Even being best friends with someone sometimes isn’t enough preparation for living together. And living with someone random definitely can be a mixed bag. For instance, I have a randomly assigned roommate this semester with whom I get along well. Last semester, though, my randomly assigned roommate pooped on our bathroom floor multiple times and stole my personal belongings.
Another one of my roommates I have known since high school. She’s my best friend, but that doesn’t mean there haven’t been times where we have been frustrated with each other or needed to talk things out while living together.
It’s difficult to live with someone, whether you’ve known them for years or they just showed up in your apartment one day, and there are plenty of things I wish I’d known before walking into my bathroom to see human feces on the floor.
Regardless of how well you get along with your roommates, there will likely be times when you find yourselves in conflict. Even if it’s something simple like someone is frustrated over dirty dishes in the sink. It’s crucial to have the skills to be able to diffuse and navigate conflict properly in order to maintain a good relationship with your roommates.
Obviously, the best way to solve conflict with people you live with is to stop it before it even starts. The only way to do this is to ensure that you have an open line of communication between yourself and your roommates. The most common source of agitation between roommates is different ideas on how the living area should be maintained.
If one person in the house has the expectation that the house will be hospital-level clean, and another person doesn’t mind week-old dishes in the sink, there will probably be some tension.
Those who live on campus are familiar with the roommate agreement that you have to sign with your RA at the beginning of the school year, but I would suggest having a written agreement of some sort with your roommates whether you live on campus or not. That way there is never a question as to whose responsibility certain chores are.
A written agreement could contain who is responsible for doing chores on certain days, and how you and your roommates will divide up who buys household necessities (cleaning supplies, toilet paper, etc). With written agreements, there is never a question as to who should be doing what, and you might find your living area a lot cleaner as a result.
Talking It Out
If a written agreement feels too formal, a simple conversation may be enough. If you feel your roommate isn’t pulling their weight around the house, start off by letting them know. It seems so simple, but sometimes people don’t know their behavior is bothering you until you tell them, and that might be all it takes for them to change their behavior.
The important thing is that if you have an agreement like this–you stick to it. That way no one gets frustrated because all the work is on them, and none of the work is on someone else. And, if someone still isn’t pulling their weight, they have no excuse when you call them out for it, because they know the expectations that were laid there for them.
Keeping communication open
Whether it be holding someone accountable for chores, or something deeper like a personal argument–it is important to keep communication open between all parties. You are much less likely to experience conflict if you have a safe space to discuss your feelings openly, and when conflict arises, open communication allows for issues to be resolved most effectively.
Though this is the best way to resolve conflict, it can often be very difficult to initiate dialogue when you are having an issue with someone.
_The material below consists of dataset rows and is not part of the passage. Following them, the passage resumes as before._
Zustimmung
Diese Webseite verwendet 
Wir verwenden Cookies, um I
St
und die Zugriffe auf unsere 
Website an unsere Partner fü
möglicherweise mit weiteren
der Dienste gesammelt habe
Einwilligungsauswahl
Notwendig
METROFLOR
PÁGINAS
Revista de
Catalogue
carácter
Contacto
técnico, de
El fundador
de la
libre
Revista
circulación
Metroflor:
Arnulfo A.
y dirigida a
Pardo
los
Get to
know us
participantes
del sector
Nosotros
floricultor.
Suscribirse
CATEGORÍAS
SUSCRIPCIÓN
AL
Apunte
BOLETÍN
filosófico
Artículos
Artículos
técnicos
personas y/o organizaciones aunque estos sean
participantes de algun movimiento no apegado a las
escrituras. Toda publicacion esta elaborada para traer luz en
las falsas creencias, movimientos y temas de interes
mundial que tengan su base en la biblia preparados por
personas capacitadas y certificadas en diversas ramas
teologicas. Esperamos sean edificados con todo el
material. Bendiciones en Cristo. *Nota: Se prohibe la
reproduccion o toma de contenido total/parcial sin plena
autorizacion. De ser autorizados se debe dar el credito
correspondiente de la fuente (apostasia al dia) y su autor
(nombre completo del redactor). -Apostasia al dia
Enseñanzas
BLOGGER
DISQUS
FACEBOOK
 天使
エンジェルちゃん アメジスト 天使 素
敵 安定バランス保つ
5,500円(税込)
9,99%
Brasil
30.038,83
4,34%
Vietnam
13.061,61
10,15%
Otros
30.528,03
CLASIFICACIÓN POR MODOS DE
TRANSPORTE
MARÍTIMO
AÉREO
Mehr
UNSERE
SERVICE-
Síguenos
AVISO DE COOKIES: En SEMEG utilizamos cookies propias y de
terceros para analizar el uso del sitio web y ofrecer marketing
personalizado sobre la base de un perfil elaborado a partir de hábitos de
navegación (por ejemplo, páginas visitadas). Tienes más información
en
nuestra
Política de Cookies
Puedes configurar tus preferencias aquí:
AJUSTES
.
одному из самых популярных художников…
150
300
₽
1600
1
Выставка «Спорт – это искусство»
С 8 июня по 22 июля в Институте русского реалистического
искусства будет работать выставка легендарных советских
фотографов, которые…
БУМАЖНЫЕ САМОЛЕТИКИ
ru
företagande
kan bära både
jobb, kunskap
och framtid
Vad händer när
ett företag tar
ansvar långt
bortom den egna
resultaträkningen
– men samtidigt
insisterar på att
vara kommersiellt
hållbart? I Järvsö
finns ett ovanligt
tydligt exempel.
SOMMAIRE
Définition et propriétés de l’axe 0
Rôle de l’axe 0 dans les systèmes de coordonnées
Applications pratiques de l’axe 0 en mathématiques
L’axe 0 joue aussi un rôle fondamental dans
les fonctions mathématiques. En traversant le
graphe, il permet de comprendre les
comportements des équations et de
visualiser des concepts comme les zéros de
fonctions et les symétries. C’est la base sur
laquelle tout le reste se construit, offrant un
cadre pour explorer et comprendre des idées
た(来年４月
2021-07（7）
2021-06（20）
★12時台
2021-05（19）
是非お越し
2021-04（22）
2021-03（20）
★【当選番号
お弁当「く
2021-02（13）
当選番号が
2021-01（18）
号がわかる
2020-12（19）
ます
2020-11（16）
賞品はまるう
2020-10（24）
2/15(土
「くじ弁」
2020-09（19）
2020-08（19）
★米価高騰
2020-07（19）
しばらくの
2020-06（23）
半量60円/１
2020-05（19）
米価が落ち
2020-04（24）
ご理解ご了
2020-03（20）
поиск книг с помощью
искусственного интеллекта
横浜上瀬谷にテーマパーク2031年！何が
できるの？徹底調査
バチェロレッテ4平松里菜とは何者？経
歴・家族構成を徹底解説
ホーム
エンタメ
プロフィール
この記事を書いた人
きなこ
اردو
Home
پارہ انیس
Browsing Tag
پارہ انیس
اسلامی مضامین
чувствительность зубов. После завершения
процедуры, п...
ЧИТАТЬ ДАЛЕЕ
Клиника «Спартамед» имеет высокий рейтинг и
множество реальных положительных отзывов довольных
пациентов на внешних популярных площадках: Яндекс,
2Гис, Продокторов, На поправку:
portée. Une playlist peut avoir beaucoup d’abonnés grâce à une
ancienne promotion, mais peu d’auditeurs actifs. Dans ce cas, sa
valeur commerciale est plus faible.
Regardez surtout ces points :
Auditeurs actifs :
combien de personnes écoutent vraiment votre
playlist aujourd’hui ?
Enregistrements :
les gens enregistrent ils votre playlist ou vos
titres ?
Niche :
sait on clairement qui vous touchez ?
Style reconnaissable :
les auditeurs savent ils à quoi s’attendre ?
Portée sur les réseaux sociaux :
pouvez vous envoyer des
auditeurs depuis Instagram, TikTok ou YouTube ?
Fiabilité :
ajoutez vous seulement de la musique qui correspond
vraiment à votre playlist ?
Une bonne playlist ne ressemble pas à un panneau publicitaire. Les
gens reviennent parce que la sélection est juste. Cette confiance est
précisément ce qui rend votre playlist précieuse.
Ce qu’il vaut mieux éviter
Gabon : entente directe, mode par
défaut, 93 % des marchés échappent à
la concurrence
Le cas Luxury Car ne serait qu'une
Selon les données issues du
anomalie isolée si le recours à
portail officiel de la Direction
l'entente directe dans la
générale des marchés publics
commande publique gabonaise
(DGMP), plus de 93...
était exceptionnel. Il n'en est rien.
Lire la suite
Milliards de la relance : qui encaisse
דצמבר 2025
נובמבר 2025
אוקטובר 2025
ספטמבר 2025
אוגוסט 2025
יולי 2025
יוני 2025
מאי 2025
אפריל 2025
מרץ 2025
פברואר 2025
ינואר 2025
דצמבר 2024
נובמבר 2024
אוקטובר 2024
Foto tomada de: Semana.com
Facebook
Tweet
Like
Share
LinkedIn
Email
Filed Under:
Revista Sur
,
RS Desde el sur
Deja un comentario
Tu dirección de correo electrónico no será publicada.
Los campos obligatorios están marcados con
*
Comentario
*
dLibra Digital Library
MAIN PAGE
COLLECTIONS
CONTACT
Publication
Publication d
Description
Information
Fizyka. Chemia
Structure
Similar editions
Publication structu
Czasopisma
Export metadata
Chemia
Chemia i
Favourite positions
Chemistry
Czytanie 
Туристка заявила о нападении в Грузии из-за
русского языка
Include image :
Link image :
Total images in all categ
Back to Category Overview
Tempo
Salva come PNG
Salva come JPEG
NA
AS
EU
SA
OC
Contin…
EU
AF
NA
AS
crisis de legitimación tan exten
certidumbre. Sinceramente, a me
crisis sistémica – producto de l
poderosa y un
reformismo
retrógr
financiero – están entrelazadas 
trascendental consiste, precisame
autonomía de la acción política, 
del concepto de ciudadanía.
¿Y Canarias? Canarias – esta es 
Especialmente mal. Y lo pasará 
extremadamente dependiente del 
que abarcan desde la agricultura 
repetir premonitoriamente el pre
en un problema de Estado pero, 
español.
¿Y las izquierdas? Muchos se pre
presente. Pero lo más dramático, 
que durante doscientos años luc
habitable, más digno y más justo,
My recommendation would be to take yourself out of the home, that way it doesn’t seem like such a big deal.
For example, ask the roommate you’re having an issue with to get coffee, dinner, or even go to the library and study with you. Once you find yourself outside of the home, it might feel more organic and less stressful to bring up the issue at hand. While hanging out, you can more naturally bring up the issue in conversation than you could through simple confrontation.
Don’t make mountains out of molehills
When you’re frustrated, you may find yourself bursting to confront your roommate. In times like these, it is helpful to take a deep breath and a step back from the situation and make sure you’re reacting appropriately.
It is important to weigh the good and bad that can come from discussions with your roommates. Whatever happens, you still have to live with them. That can often be hard to remember in the heat of the moment, but it is essential to consider to be able to maintain your relationship following conflicts you experience.
Constantly reminding your roommates of what you think they’re doing wrong likely isn’t the best solution. Don’t let yourself get walked all over, either. It is important to find a happy medium with yourself and those you live with in order to so that you can all be as comfortable as possible.
Find A Mediator
If you find yourself in a serious or recurring issue it can be helpful to have an impartial third party to help you and your roommates through. If you live on campus, this is where your RA can be a great help to you.
Having someone else there while you work through a conflict can help prevent one person from speaking over another, or from an argument getting out of hand. If you don’t want to reach out to your RA, or you don’t live on campus, you could substitute them for a friend who is not involved in the conflict.
This makes sure everyone’s opinions can be heard, and an impartial third party can help bring the goal of your conversations back into focus.
Conflict with those you live with is inevitable. With these tools in your arsenal you should be able to minimize or successfully resolve the beef you may find yourself in with your roommates. No one should have to live in situations where they feel disrespected, uncomfortable, or frustrated.
Living with roommates can be difficult at times, but it is not impossible. A little communication can go a long way.